The ABC had hoped to run a conference on Tuesday to debate the new broadband divide. But the organisation announced late last week that the event has been pulled, due to lack of funding.
ABC is concerned that while people in urban areas can now get 8Mbps Internet connections, and may soon be able to get 20Mbps or even faster over ADSL2+, those in more rural and remote places often cannot get more than 512Kbps today and are less likely to see faster services in the future.
"This country and some others in the EU with incumbent 'copper' telcos risk playing broadband second fiddle for years to come. We are ignoring the economic threats in the new industrial revolution that is the knowledge economy," claimed ABC's Lindsey Annison.
Over the past few years, rural activists such as ABC have played an important role in driving the rollout of broadband across the UK. Just a couple of years ago, politicians and telcos appeared to be very keen to learn from rural campaigners. Some of whom had set up their own high-speed networks replacing BT, which they deemed uneconomic for broadband.
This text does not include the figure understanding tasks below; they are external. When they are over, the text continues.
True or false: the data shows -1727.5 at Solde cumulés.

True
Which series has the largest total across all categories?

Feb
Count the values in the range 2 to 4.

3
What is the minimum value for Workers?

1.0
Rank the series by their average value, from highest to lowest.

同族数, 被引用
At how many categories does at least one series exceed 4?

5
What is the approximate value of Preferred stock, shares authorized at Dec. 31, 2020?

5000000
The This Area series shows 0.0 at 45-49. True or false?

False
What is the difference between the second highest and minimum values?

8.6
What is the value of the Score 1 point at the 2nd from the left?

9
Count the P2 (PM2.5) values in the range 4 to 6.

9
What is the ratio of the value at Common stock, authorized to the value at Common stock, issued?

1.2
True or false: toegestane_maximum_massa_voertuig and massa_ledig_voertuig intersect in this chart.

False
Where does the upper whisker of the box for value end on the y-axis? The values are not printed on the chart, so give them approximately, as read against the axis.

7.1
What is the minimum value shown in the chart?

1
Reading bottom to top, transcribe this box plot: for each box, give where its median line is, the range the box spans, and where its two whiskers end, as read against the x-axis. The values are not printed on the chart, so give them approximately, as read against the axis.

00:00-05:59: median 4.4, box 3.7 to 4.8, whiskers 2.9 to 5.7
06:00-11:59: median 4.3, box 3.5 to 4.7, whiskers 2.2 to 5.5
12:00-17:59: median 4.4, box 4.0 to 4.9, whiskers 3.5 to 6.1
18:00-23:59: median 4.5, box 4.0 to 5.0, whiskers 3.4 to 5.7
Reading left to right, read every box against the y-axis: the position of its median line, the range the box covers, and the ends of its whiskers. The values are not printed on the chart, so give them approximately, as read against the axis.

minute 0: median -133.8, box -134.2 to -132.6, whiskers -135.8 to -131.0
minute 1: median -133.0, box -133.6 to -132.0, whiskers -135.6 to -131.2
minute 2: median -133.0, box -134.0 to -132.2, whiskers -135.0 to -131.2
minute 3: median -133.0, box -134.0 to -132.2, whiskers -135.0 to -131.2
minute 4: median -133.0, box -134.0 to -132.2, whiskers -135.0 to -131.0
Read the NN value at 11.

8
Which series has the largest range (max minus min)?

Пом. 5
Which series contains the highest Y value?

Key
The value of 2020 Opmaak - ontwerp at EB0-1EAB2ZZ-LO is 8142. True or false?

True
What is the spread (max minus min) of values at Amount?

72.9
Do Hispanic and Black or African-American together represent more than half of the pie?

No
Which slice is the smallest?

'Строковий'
But, with basic broadband coverage around the 99 percent mark, there appears to be a broad consensus that the job of building the infrastructure for Broadband Britain is complete.
A government-backed conference, called The Broadband Britain Summit 2005, is taking place on Monday and will discuss how the UK can best take advantage of today's high-speed networks.
BT admitted earlier this month that it has a different agenda to ABC for future broadband rollout in the UK and promised that its forthcoming 8Mbps services will be available "across the country".